Further to an earlier post (Can Hospital Chains Improve the Medical Industry? : The New Yorker), the counter argument to Atul Gawande’s arguments that big medicine and learning from the service industry can improve healthcare. I think he is right on noting that improvements are more complex than the Gawande’s article suggests. Quote:
As I noted in an earlier article, Gawande’s initial hypothesis that checklists were a panacea for medical errors steadily gave way to the realization that it wasn’t the checklist itself that caused the gains. Simply adding a piece of paper wasn’t the answer. The checklist was an artifact that could, in the right setting, enable enhanced collaboration among a team. What made the difference in performance were things like the fact that the low-status nurse knows what is needed for perfect performance and is able and willing to point out to the high-status surgeon that a critical step has been missed; and the fact that the surgeon pays attention to what he or she has been told.
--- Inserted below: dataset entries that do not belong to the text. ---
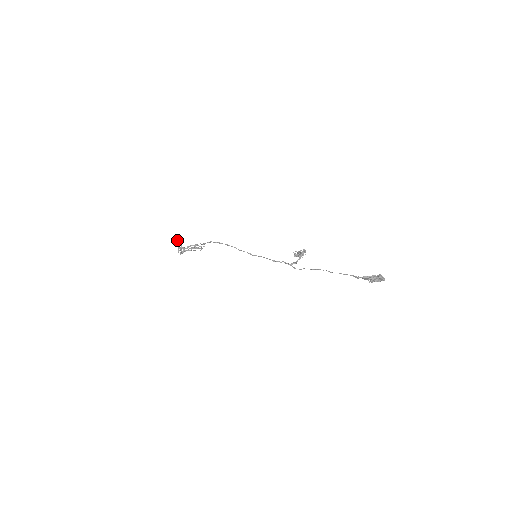
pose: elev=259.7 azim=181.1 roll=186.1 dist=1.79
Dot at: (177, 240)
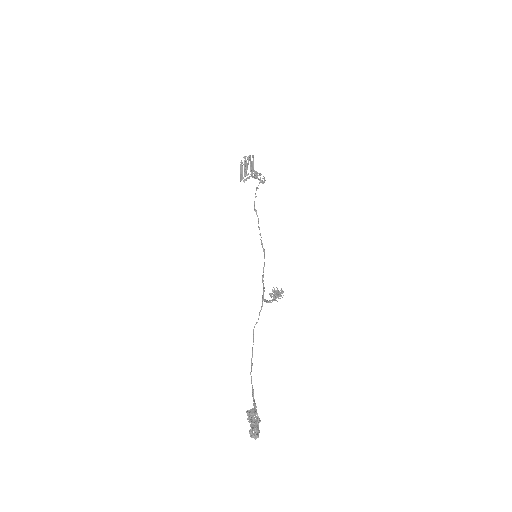
Dot at: (248, 158)
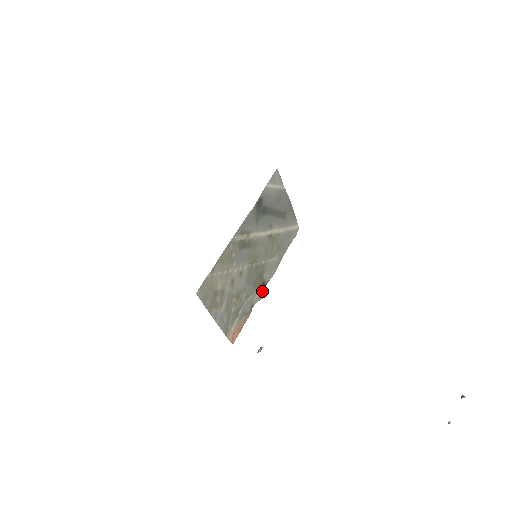
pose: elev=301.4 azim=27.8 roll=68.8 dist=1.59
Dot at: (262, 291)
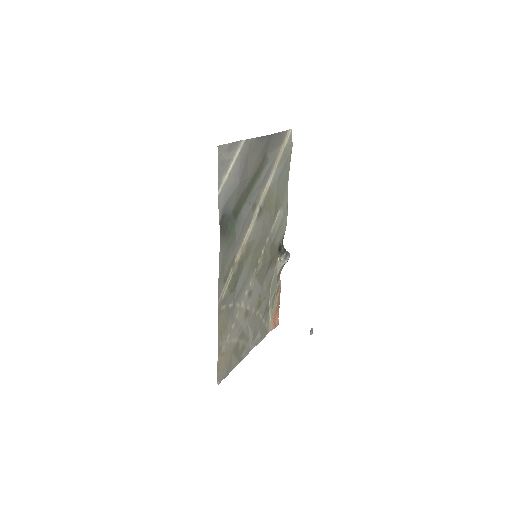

The checklist may have prompted the interaction, but what makes the difference is the interaction. Without the interaction, the checklist by itself achieves little. Artifacts like checklists can be helpful, but what matters ultimately is the quality of management being practiced.
So the checklist wasn’t the answer to the problems of US health care. Nor is the Cheesecake Factory model of hierarchical bureaucracy the answer either. Instead of looking for “the answer”, we need to pursue a deeper understanding of how different kinds of organizations are managed in the 21st Century. The age of hierarchical bureaucracy is coming to an end. Now is not the time to impose it on the US health system.